Sometimes I forget that I was ever Catholic. Even my mother stopped going to weekly mass after sex abuse scandals rose in number, so when I visit home church is thankfully never on the agenda unless it’s a holiday. I am always reminded, though, when my grandparents visit and ask whether I have a boyfriend. Each time, I laugh and say, “Oh no, no boys for me!” My Nana always nods approvingly and responds, “You’re a smart girl to focus on your studies!”
It is a terrible feeling to hope that your grandparents will die before you marry, but the other option, “them finding out about you and dropping dead,” as so eloquently stated by my mother, is probably worse.
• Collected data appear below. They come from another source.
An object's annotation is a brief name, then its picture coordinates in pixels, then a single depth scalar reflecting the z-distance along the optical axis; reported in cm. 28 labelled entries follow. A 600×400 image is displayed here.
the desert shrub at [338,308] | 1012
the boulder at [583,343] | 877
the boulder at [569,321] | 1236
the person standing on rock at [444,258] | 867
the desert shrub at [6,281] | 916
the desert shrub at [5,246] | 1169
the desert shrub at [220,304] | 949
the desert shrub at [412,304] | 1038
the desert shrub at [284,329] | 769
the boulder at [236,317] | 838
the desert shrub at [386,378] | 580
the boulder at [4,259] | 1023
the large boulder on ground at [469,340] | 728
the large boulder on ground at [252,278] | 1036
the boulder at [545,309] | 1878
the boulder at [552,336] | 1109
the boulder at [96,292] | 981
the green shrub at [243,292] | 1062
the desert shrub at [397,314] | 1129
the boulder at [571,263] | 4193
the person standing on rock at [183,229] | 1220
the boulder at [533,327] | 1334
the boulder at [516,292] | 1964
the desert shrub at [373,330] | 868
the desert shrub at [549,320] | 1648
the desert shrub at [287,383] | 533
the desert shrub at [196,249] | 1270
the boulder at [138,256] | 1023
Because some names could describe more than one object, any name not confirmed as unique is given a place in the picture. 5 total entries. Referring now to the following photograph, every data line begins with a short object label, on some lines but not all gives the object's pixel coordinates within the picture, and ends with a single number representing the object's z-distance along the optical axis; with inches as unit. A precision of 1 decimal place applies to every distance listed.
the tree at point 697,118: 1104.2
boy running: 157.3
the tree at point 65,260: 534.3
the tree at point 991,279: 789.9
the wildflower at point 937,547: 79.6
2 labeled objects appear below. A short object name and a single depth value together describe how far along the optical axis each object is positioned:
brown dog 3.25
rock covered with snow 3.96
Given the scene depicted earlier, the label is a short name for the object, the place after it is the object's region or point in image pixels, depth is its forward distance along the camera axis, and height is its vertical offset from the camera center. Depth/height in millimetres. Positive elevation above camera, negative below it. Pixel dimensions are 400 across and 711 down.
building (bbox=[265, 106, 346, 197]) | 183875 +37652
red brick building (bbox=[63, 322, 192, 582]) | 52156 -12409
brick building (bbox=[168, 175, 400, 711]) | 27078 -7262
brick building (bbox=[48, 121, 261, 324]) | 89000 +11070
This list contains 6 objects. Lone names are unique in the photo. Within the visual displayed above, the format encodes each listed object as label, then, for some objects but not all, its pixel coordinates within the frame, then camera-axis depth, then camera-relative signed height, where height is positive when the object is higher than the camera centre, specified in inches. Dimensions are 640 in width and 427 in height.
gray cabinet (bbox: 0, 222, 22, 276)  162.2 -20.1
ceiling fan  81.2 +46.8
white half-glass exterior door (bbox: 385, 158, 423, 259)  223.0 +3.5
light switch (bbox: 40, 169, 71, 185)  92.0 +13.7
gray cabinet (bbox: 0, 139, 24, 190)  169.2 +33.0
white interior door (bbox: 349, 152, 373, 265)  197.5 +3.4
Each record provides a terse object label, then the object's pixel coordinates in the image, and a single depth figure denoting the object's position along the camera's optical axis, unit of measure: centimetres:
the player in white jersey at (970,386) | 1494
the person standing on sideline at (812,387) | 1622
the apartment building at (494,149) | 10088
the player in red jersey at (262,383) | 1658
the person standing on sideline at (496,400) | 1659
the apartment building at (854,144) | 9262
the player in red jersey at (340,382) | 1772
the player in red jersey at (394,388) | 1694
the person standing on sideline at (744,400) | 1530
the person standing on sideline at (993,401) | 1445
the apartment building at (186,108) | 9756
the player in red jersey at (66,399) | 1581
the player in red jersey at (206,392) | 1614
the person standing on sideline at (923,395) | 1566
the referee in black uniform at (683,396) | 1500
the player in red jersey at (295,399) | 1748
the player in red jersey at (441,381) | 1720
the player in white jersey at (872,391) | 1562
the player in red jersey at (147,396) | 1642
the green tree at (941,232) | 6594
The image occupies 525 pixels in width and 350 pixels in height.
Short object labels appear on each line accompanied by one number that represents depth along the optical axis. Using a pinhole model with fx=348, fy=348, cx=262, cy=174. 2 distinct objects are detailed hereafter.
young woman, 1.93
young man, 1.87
I’m lucky to have supportive parents, especially since my mother was educated by nuns, so I’m able to mentally distance myself from my grandparents’ homophobia. I know that in their case, Roman Catholic ideals have been so deeply rooted into their ideologies that at ages 84 and 86, reversing them is close to impossible.
What matters more is prevention. At the rate in which policies and attitudes change within the Roman Catholic church, it would take centuries for gayness to be fully accepted by the community, let alone the acceptance of all LGBTQ+ members. Plainly put, we don’t have time to wait around for the pope to merely acknowledge our existences – we deserve better. We deserve communities, religious or not, that don’t require us to fight in order to prove our humanity, ones that don’t loom over our every action and strike trepidation into our every decision. Roman Catholicism does not deserve us.
For those religious and supportive of the LGBTQ+ community, a different church or religious community should be chosen. Loyalty to both is insincere and underhanded.
I may no longer believe in God, but I do believe in what’s good. I believe in freedom of religion, in the ability to love whomever and, most simply, I believe in the liberty to fall asleep without fear. Now when I lay down to sleep, the tranquility of silence, intermittent with soft exhales escaping the mouth of the beautiful woman lying beside me, is my nightly prayer.